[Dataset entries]
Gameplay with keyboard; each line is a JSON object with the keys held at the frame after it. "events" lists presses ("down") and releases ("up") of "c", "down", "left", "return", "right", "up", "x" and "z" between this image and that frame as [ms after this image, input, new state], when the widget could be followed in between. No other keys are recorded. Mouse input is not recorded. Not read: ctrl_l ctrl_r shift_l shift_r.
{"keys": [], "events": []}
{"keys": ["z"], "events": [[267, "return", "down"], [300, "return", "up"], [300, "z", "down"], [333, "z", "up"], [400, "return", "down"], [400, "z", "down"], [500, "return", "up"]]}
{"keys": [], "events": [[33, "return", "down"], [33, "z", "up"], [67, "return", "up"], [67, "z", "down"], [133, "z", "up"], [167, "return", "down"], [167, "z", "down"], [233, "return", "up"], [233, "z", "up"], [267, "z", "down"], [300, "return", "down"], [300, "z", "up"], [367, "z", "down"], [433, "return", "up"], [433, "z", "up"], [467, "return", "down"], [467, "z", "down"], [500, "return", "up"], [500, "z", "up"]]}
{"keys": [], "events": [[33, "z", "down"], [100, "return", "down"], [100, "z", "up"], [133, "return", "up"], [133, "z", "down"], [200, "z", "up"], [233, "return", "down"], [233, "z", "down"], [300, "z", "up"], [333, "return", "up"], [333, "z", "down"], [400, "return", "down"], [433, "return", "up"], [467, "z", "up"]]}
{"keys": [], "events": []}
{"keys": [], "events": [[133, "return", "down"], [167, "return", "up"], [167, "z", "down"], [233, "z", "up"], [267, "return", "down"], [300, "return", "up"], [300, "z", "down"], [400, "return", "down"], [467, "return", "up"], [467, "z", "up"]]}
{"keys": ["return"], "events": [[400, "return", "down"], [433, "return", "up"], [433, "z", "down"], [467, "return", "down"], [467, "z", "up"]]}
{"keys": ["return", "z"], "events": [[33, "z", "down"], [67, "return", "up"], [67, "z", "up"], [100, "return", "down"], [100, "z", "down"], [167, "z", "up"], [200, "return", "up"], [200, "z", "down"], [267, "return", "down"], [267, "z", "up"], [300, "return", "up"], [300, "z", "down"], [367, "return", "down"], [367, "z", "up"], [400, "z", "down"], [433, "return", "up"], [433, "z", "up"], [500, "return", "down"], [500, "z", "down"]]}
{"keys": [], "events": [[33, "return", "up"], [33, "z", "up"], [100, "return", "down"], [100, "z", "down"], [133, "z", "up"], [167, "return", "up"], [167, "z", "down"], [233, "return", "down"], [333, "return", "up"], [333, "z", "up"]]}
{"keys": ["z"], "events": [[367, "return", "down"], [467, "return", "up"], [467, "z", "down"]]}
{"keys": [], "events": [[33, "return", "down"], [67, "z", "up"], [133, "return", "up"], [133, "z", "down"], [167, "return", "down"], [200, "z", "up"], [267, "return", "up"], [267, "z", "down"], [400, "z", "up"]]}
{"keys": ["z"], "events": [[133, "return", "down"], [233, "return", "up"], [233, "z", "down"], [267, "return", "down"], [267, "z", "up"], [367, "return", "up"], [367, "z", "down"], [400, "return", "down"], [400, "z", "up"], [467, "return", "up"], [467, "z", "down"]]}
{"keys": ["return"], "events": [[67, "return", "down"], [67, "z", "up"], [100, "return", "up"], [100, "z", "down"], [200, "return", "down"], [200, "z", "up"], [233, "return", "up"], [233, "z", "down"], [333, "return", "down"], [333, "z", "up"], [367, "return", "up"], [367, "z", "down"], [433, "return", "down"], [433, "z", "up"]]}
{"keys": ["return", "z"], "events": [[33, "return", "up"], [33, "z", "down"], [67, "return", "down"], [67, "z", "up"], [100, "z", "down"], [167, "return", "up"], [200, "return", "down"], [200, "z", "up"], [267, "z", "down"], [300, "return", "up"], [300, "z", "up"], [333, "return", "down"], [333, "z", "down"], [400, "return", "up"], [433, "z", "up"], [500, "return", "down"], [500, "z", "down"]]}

* _What needs to be done_:
Every record shown above should appear again in your answer, unchanged.

* _Result_:
Gameplay with keyboard; each line is a JSON object with the keys held at the frame after it. "events" lists presses ("down") and releases ("up") of "c", "down", "left", "return", "right", "up", "x" and "z" between this image and that frame as [ms after this image, input, new state], when the widget could be followed in between. No other keys are recorded. Mouse input is not recorded. Not read: ctrl_l ctrl_r shift_l shift_r.
{"keys": [], "events": []}
{"keys": ["z"], "events": [[267, "return", "down"], [300, "return", "up"], [300, "z", "down"], [333, "z", "up"], [400, "return", "down"], [400, "z", "down"], [500, "return", "up"]]}
{"keys": [], "events": [[33, "return", "down"], [33, "z", "up"], [67, "return", "up"], [67, "z", "down"], [133, "z", "up"], [167, "return", "down"], [167, "z", "down"], [233, "return", "up"], [233, "z", "up"], [267, "z", "down"], [300, "return", "down"], [300, "z", "up"], [367, "z", "down"], [433, "return", "up"], [433, "z", "up"], [467, "return", "down"], [467, "z", "down"], [500, "return", "up"], [500, "z", "up"]]}
{"keys": [], "events": [[33, "z", "down"], [100, "return", "down"], [100, "z", "up"], [133, "return", "up"], [133, "z", "down"], [200, "z", "up"], [233, "return", "down"], [233, "z", "down"], [300, "z", "up"], [333, "return", "up"], [333, "z", "down"], [400, "return", "down"], [433, "return", "up"], [467, "z", "up"]]}
{"keys": [], "events": []}
{"keys": [], "events": [[133, "return", "down"], [167, "return", "up"], [167, "z", "down"], [233, "z", "up"], [267, "return", "down"], [300, "return", "up"], [300, "z", "down"], [400, "return", "down"], [467, "return", "up"], [467, "z", "up"]]}
{"keys": ["return"], "events": [[400, "return", "down"], [433, "return", "up"], [433, "z", "down"], [467, "return", "down"], [467, "z", "up"]]}
{"keys": ["return", "z"], "events": [[33, "z", "down"], [67, "return", "up"], [67, "z", "up"], [100, "return", "down"], [100, "z", "down"], [167, "z", "up"], [200, "return", "up"], [200, "z", "down"], [267, "return", "down"], [267, "z", "up"], [300, "return", "up"], [300, "z", "down"], [367, "return", "down"], [367, "z", "up"], [400, "z", "down"], [433, "return", "up"], [433, "z", "up"], [500, "return", "down"], [500, "z", "down"]]}
{"keys": [], "events": [[33, "return", "up"], [33, "z", "up"], [100, "return", "down"], [100, "z", "down"], [133, "z", "up"], [167, "return", "up"], [167, "z", "down"], [233, "return", "down"], [333, "return", "up"], [333, "z", "up"]]}
{"keys": ["z"], "events": [[367, "return", "down"], [467, "return", "up"], [467, "z", "down"]]}
{"keys": [], "events": [[33, "return", "down"], [67, "z", "up"], [133, "return", "up"], [133, "z", "down"], [167, "return", "down"], [200, "z", "up"], [267, "return", "up"], [267, "z", "down"], [400, "z", "up"]]}
{"keys": ["z"], "events": [[133, "return", "down"], [233, "return", "up"], [233, "z", "down"], [267, "return", "down"], [267, "z", "up"], [367, "return", "up"], [367, "z", "down"], [400, "return", "down"], [400, "z", "up"], [467, "return", "up"], [467, "z", "down"]]}
{"keys": ["return"], "events": [[67, "return", "down"], [67, "z", "up"], [100, "return", "up"], [100, "z", "down"], [200, "return", "down"], [200, "z", "up"], [233, "return", "up"], [233, "z", "down"], [333, "return", "down"], [333, "z", "up"], [367, "return", "up"], [367, "z", "down"], [433, "return", "down"], [433, "z", "up"]]}
{"keys": ["return", "z"], "events": [[33, "return", "up"], [33, "z", "down"], [67, "return", "down"], [67, "z", "up"], [100, "z", "down"], [167, "return", "up"], [200, "return", "down"], [200, "z", "up"], [267, "z", "down"], [300, "return", "up"], [300, "z", "up"], [333, "return", "down"], [333, "z", "down"], [400, "return", "up"], [433, "z", "up"], [500, "return", "down"], [500, "z", "down"]]}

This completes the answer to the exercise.